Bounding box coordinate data
· · ·

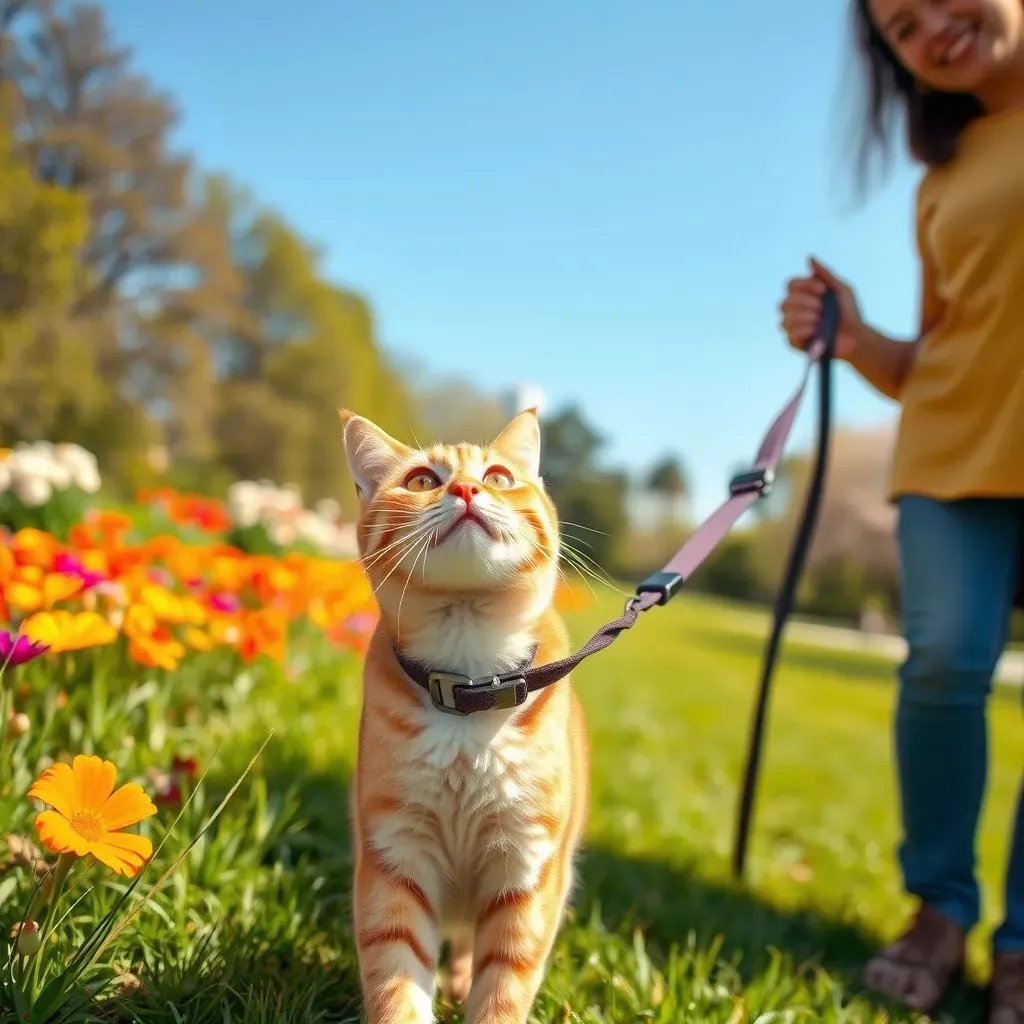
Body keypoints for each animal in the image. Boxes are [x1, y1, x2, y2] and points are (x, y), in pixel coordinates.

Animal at [339, 407, 589, 1024]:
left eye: (499, 477)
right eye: (423, 480)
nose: (468, 489)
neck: (471, 687)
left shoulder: (528, 861)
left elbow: (504, 981)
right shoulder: (395, 852)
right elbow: (395, 976)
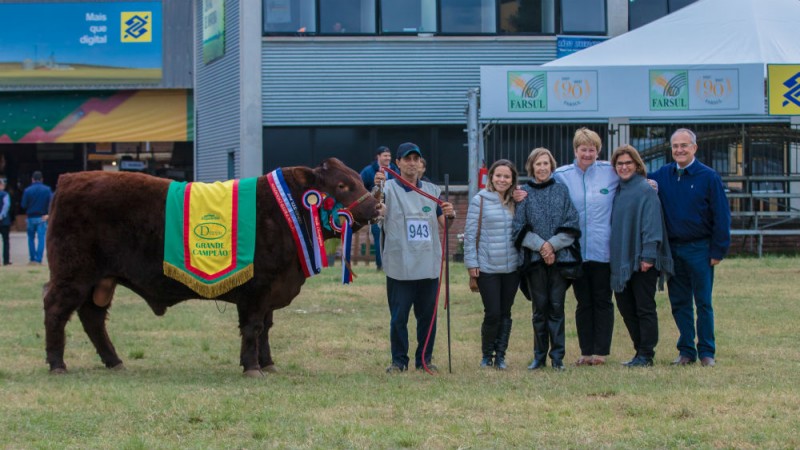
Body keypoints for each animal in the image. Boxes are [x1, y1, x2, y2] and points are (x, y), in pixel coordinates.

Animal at [42, 158, 380, 376]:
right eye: (342, 184)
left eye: (356, 178)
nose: (376, 206)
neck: (288, 211)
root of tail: (69, 179)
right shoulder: (257, 290)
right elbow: (253, 327)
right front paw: (252, 367)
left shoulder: (271, 291)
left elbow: (266, 328)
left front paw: (268, 363)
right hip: (73, 274)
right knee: (57, 311)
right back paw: (58, 364)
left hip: (101, 280)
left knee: (93, 318)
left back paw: (114, 361)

· · ·

• What you need to do
Up to and including the line containing "right hip: (73, 274)", quote each line of the entries above from the very first, please, exactly and without images.

• Output for this exercise
Body keypoints for each animal in the image. Boxes are [x1, y1, x2, y2] and points are (x, y), in pixel coordinates.

Animal at [339, 407, 589, 1024]:
left eye: (499, 477)
right eye: (423, 480)
nose: (468, 489)
neck: (471, 687)
left shoulder: (528, 861)
left elbow: (504, 981)
right shoulder: (395, 852)
right elbow: (395, 976)
Body keypoints for each animal in the image. Boxes are [x1, y1, x2, y2] and points are (x, y), in pixel coordinates.

Animal at [42, 158, 380, 376]:
right eye: (342, 184)
left eye: (356, 178)
nose: (376, 206)
neck: (288, 211)
root of tail: (69, 179)
right shoulder: (257, 290)
right elbow: (253, 327)
right front paw: (252, 367)
left shoulder: (271, 291)
left elbow: (266, 328)
left front paw: (268, 363)
right hip: (73, 274)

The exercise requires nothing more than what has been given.